DATA TO EXAMINE: Begin
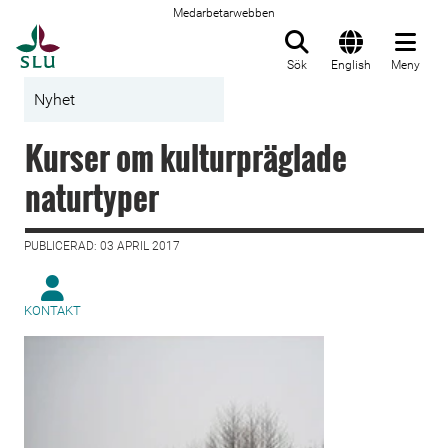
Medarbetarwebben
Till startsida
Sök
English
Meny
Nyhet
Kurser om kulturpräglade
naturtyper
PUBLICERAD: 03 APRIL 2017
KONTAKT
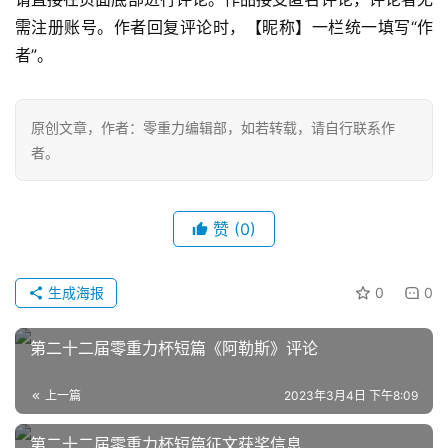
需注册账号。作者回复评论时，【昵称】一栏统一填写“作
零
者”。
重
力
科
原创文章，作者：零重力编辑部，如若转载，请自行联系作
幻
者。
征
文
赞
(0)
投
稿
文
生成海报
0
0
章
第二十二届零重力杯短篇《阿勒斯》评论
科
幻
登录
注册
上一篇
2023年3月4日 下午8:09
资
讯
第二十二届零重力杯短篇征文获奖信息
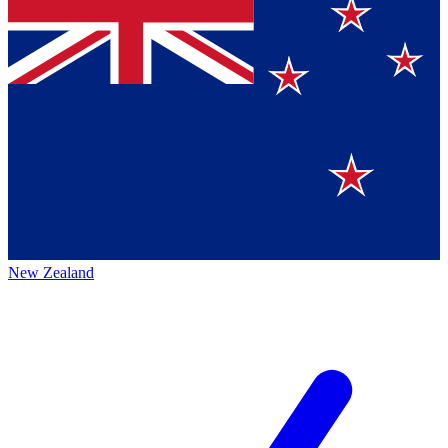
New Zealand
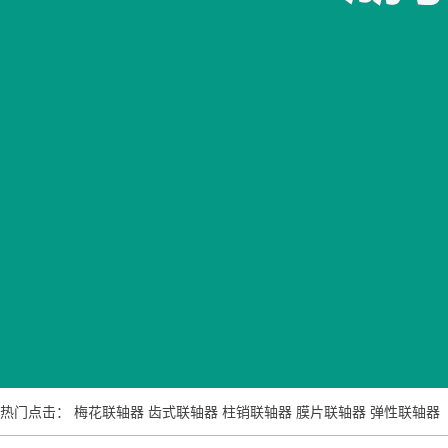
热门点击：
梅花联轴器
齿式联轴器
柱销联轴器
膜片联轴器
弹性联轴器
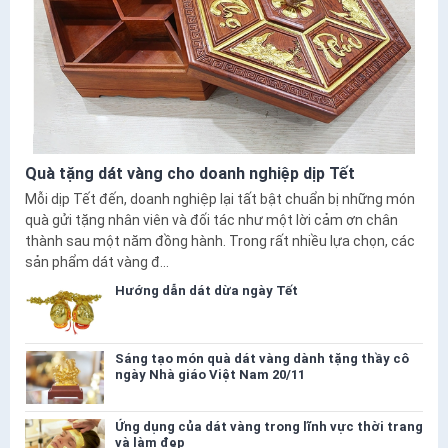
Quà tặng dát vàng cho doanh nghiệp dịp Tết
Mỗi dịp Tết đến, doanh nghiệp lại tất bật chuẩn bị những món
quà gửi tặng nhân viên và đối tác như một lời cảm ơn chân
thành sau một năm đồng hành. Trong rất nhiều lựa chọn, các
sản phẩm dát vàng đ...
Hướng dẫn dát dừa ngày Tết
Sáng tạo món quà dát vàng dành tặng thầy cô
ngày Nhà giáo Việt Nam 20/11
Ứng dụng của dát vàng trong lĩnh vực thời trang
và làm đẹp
DATA TO EXAMINE: End
DATA TO EXAMINE: Begin
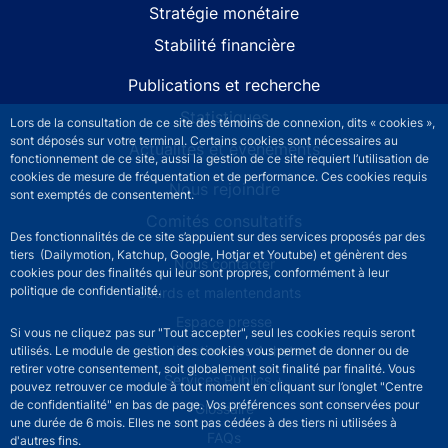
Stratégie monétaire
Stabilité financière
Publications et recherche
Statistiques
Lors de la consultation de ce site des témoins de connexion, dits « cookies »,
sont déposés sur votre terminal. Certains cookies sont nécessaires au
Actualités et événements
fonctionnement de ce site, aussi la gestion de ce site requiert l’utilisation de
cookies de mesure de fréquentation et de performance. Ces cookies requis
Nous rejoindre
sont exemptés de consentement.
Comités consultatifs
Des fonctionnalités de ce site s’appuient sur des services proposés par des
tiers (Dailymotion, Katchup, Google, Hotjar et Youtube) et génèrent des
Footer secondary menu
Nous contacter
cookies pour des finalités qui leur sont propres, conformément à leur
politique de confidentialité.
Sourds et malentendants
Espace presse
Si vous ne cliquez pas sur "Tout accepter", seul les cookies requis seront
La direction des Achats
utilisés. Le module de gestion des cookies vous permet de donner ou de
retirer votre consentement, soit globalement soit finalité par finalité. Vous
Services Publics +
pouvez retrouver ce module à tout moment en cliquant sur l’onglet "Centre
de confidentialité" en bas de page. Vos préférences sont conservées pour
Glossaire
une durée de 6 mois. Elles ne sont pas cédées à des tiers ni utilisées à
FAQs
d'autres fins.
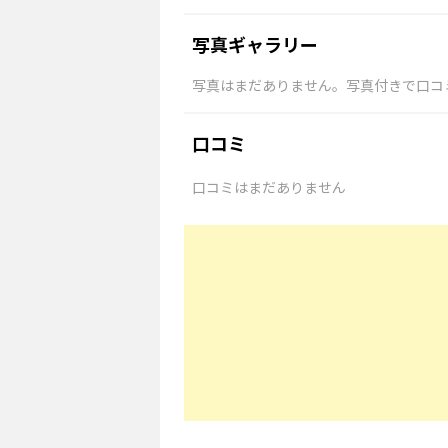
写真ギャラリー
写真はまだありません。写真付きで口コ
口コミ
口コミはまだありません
DATA TO EXAMINE: End
DATA TO EXAMINE: Begin
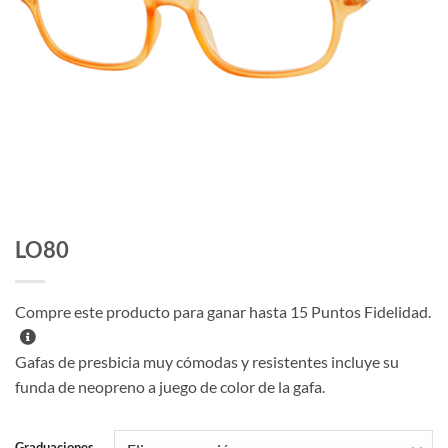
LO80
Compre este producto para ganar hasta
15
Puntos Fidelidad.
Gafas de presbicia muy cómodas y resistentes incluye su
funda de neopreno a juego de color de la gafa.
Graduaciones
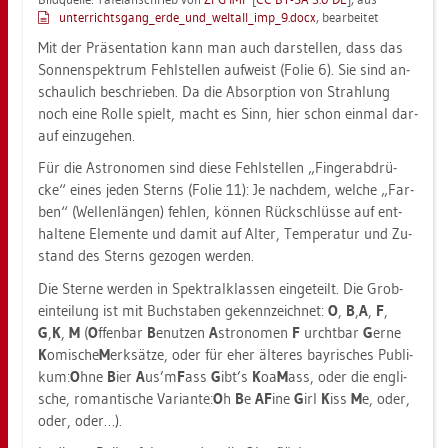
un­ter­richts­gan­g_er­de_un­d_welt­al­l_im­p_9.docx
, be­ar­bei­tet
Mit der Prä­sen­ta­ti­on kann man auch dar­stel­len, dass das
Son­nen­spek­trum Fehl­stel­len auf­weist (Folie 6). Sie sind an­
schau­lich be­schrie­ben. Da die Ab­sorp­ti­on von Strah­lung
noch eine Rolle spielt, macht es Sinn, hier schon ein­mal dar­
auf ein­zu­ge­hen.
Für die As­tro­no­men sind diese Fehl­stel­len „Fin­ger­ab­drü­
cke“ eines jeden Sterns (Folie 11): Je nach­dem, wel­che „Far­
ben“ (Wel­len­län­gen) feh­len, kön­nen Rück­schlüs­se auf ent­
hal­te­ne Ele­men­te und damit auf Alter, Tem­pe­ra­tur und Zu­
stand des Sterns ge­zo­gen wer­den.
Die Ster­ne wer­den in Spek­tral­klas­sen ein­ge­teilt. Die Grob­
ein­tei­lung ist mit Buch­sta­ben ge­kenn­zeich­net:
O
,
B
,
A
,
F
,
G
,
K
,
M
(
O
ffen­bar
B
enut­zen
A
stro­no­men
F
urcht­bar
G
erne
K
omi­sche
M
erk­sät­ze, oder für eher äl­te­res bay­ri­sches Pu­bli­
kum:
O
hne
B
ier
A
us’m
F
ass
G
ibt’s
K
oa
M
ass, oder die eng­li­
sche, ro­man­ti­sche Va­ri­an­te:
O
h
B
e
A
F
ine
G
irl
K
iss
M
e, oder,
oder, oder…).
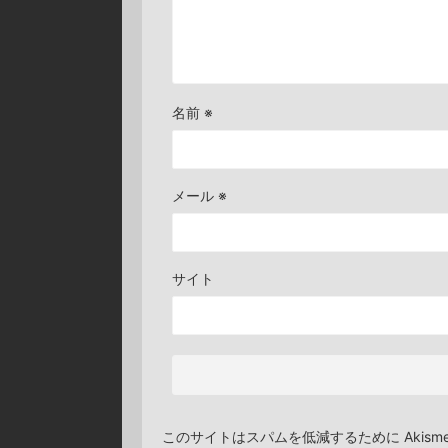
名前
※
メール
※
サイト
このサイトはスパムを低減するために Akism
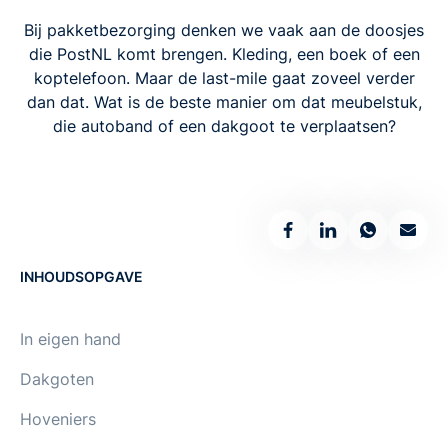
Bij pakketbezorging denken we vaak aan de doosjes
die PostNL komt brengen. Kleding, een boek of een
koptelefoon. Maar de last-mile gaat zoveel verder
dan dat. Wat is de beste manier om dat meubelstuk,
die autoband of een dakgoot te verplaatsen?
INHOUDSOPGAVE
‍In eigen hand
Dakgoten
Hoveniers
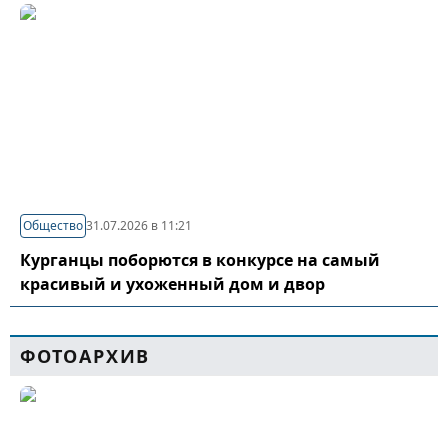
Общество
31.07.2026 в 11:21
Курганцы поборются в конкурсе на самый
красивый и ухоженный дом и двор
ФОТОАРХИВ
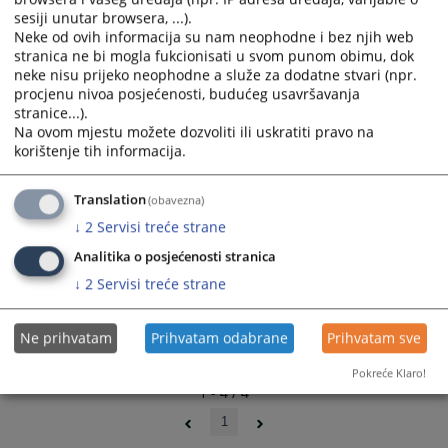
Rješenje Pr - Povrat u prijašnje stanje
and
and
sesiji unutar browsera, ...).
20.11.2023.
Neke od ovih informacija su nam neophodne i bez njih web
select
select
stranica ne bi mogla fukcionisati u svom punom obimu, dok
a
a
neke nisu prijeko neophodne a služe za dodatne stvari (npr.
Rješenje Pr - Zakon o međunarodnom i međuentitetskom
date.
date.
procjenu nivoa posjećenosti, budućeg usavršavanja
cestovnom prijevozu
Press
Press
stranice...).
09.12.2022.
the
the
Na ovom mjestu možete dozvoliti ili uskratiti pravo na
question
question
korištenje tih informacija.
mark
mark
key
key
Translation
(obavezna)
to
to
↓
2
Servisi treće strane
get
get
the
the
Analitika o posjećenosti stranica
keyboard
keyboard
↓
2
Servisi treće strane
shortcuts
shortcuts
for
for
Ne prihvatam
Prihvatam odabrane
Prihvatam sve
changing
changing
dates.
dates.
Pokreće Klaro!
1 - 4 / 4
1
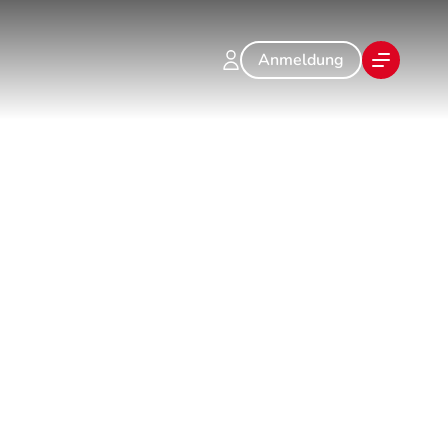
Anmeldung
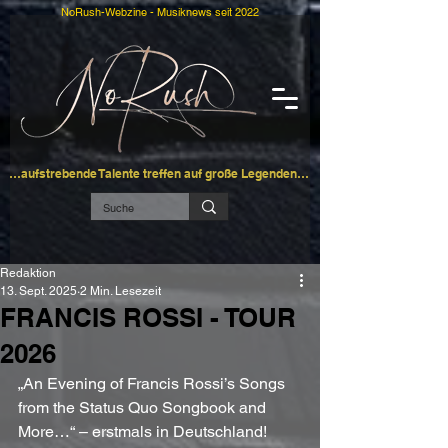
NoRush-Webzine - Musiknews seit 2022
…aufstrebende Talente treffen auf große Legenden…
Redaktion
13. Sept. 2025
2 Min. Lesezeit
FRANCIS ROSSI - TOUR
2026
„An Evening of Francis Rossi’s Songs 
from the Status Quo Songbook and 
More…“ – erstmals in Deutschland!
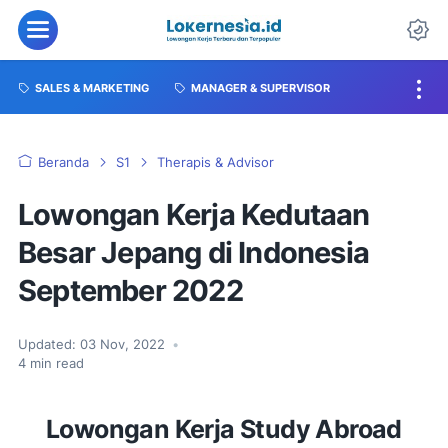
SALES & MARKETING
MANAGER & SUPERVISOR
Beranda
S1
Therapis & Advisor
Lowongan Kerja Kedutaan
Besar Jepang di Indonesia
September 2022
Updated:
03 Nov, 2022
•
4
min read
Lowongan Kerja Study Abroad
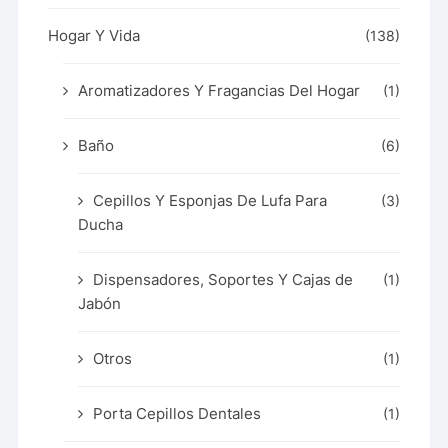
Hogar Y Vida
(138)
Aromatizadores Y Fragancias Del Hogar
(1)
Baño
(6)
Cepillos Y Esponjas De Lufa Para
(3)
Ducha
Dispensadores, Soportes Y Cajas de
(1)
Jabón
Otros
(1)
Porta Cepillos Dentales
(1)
DATA TO EXAMINE: End
> [ASSIGNMENT]:
Excerpt from the records above: set down only the lines from the one that contains "fonctionnement de ce" through the one that contains "口コミはまだありません", inclusive, word for word. Pictures stay out.

> [SOLVED EXERCISE]:
fonctionnement de ce site, aussi la gestion de ce site requiert l’utilisation de
cookies de mesure de fréquentation et de performance. Ces cookies requis
Nous rejoindre
sont exemptés de consentement.
Comités consultatifs
Des fonctionnalités de ce site s’appuient sur des services proposés par des
tiers (Dailymotion, Katchup, Google, Hotjar et Youtube) et génèrent des
Footer secondary menu
Nous contacter
cookies pour des finalités qui leur sont propres, conformément à leur
politique de confidentialité.
Sourds et malentendants
Espace presse
Si vous ne cliquez pas sur "Tout accepter", seul les cookies requis seront
La direction des Achats
utilisés. Le module de gestion des cookies vous permet de donner ou de
retirer votre consentement, soit globalement soit finalité par finalité. Vous
Services Publics +
pouvez retrouver ce module à tout moment en cliquant sur l’onglet "Centre
de confidentialité" en bas de page. Vos préférences sont conservées pour
Glossaire
une durée de 6 mois. Elles ne sont pas cédées à des tiers ni utilisées à
FAQs
d'autres fins.
写真ギャラリー
写真はまだありません。写真付きで口コ
口コミ
口コミはまだありません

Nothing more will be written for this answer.